◆ Requirement: Convert the lines in the entries below into a Markdown table with the columns Row and Line Text, starting with the line containing "Autolak ve spreji" and going on through the line containing "Je potřebné jej přestříkat". Leave out any blank lines.

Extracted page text

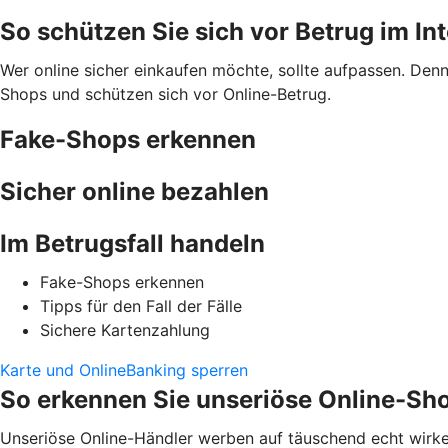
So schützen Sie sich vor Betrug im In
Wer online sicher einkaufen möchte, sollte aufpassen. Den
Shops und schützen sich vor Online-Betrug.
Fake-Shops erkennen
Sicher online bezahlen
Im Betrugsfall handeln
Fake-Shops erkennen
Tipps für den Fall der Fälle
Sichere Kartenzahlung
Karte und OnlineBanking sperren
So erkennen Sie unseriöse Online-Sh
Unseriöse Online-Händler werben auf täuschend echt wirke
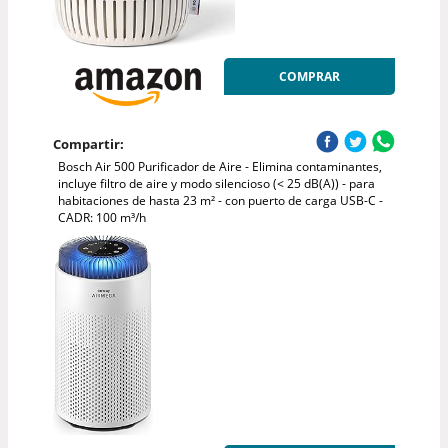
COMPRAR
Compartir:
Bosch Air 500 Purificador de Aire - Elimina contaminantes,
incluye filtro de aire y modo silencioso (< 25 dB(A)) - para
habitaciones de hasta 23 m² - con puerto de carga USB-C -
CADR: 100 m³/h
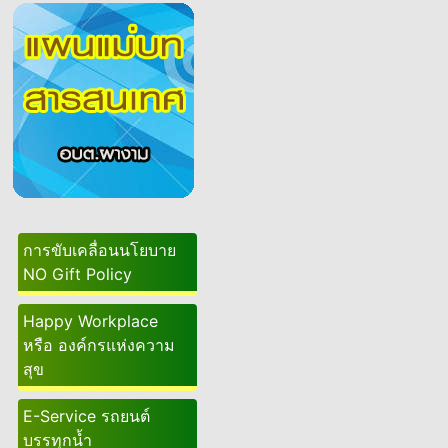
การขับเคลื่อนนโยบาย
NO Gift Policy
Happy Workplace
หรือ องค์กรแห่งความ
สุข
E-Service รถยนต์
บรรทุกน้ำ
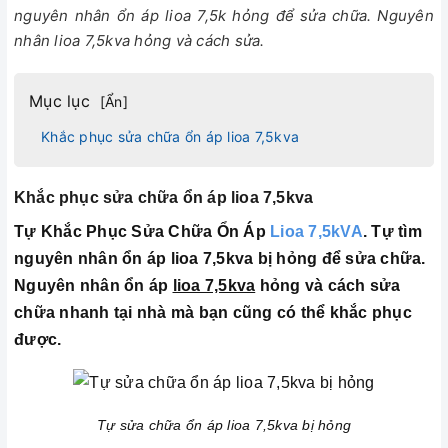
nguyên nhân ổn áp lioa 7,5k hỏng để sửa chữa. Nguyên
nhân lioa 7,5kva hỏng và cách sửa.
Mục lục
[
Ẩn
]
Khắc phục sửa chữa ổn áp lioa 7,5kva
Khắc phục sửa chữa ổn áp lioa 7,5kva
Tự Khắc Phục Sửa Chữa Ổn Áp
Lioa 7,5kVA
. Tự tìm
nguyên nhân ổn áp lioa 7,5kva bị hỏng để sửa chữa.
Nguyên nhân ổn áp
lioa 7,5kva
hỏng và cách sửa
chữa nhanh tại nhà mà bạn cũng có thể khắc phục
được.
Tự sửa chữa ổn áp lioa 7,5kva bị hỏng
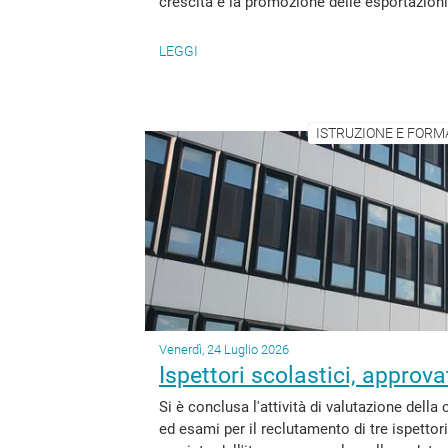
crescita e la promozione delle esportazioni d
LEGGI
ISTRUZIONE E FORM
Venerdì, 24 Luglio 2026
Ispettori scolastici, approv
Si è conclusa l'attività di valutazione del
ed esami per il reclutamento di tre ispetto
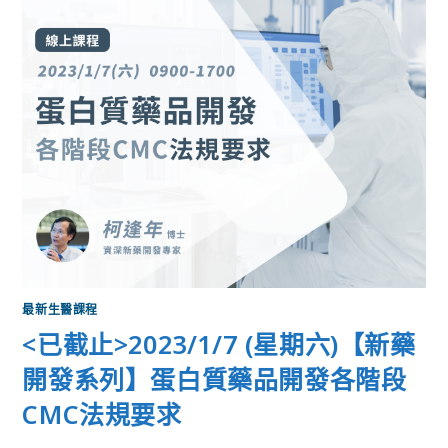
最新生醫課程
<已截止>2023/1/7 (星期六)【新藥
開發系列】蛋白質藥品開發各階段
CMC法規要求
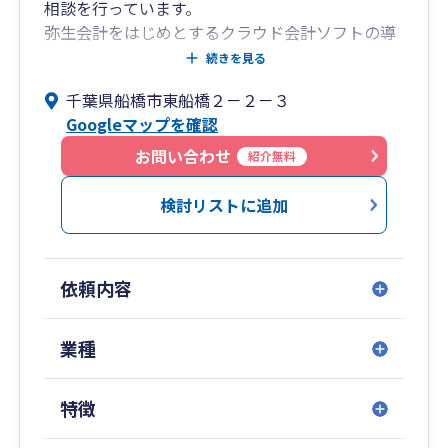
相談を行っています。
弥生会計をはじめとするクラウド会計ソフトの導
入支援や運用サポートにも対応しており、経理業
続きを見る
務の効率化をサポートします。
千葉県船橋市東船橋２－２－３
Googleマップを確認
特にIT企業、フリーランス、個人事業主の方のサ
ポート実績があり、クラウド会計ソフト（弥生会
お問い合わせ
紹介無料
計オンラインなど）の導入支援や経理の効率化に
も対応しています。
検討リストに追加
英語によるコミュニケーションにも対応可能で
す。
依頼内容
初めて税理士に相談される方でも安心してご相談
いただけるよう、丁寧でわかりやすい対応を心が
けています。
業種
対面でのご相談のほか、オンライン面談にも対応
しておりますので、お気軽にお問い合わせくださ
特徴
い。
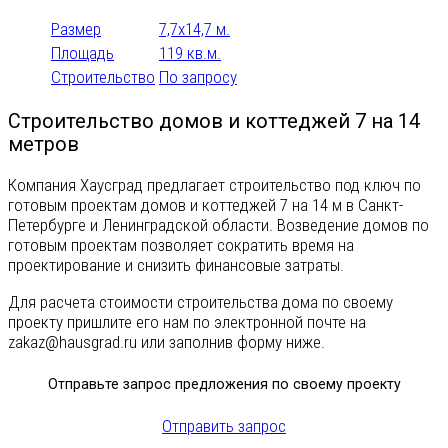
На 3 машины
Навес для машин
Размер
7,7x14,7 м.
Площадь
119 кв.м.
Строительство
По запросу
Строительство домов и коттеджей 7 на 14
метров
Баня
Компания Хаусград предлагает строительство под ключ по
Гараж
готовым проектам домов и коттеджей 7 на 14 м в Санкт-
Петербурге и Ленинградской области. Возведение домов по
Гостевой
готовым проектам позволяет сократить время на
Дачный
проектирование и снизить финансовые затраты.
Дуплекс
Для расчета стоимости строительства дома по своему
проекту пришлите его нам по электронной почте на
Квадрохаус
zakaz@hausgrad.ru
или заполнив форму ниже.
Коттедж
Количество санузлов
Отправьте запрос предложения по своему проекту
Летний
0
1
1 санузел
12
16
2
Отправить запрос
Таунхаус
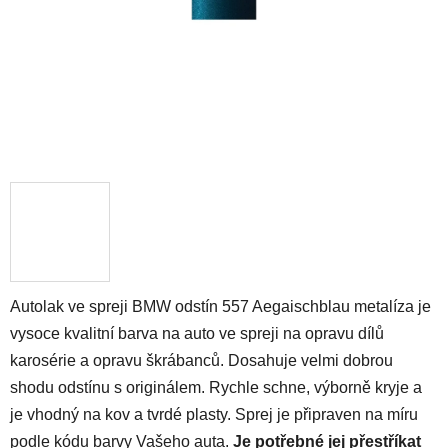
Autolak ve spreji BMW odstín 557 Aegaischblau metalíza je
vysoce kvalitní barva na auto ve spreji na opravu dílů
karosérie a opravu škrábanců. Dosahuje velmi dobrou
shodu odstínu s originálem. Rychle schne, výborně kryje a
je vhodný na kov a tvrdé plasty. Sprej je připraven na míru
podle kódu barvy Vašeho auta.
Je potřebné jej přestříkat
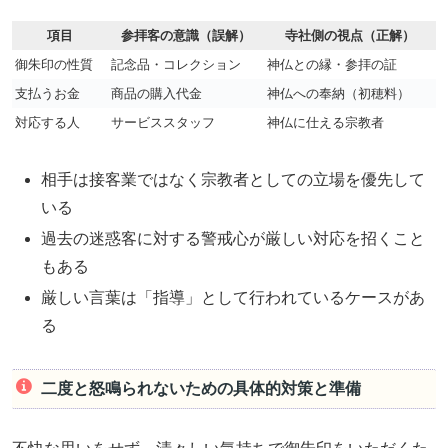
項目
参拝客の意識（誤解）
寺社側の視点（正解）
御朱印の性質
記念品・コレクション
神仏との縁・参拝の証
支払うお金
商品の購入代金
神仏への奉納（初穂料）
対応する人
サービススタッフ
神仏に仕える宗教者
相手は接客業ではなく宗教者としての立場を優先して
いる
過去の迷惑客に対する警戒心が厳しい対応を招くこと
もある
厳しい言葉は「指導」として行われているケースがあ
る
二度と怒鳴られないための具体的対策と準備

---

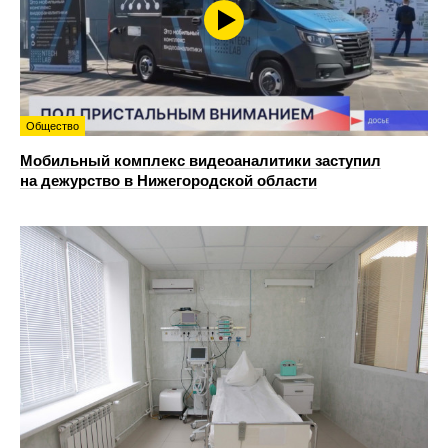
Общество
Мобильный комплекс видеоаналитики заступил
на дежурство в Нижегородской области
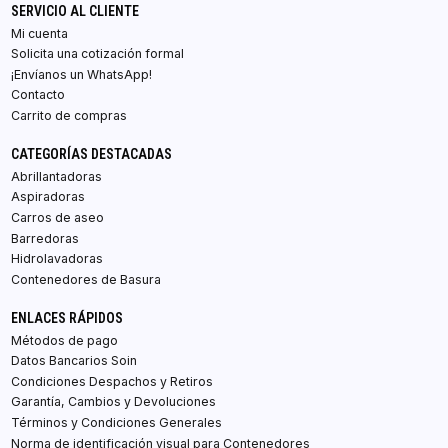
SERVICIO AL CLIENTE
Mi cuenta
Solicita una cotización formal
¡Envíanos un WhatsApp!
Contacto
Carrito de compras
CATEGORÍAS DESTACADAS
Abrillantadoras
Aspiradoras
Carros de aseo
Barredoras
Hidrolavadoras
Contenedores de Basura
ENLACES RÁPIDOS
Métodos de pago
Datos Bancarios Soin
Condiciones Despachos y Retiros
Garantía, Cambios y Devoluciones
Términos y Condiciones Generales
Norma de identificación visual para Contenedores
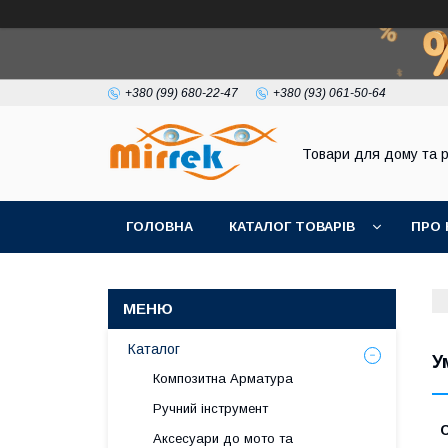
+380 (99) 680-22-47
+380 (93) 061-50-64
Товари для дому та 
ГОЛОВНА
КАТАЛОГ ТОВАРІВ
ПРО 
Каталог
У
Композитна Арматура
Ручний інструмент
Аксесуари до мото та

◆ Output of the exercise:
| Row | Line Text |
|---|---|
| 1 | Autolak ve spreji BMW odstín 557 Aegaischblau metalíza je |
| 2 | vysoce kvalitní barva na auto ve spreji na opravu dílů |
| 3 | karosérie a opravu škrábanců. Dosahuje velmi dobrou |
| 4 | shodu odstínu s originálem. Rychle schne, výborně kryje a |
| 5 | je vhodný na kov a tvrdé plasty. Sprej je připraven na míru |
| 6 | podle kódu barvy Vašeho auta. |
| 7 | Je potřebné jej přestříkat |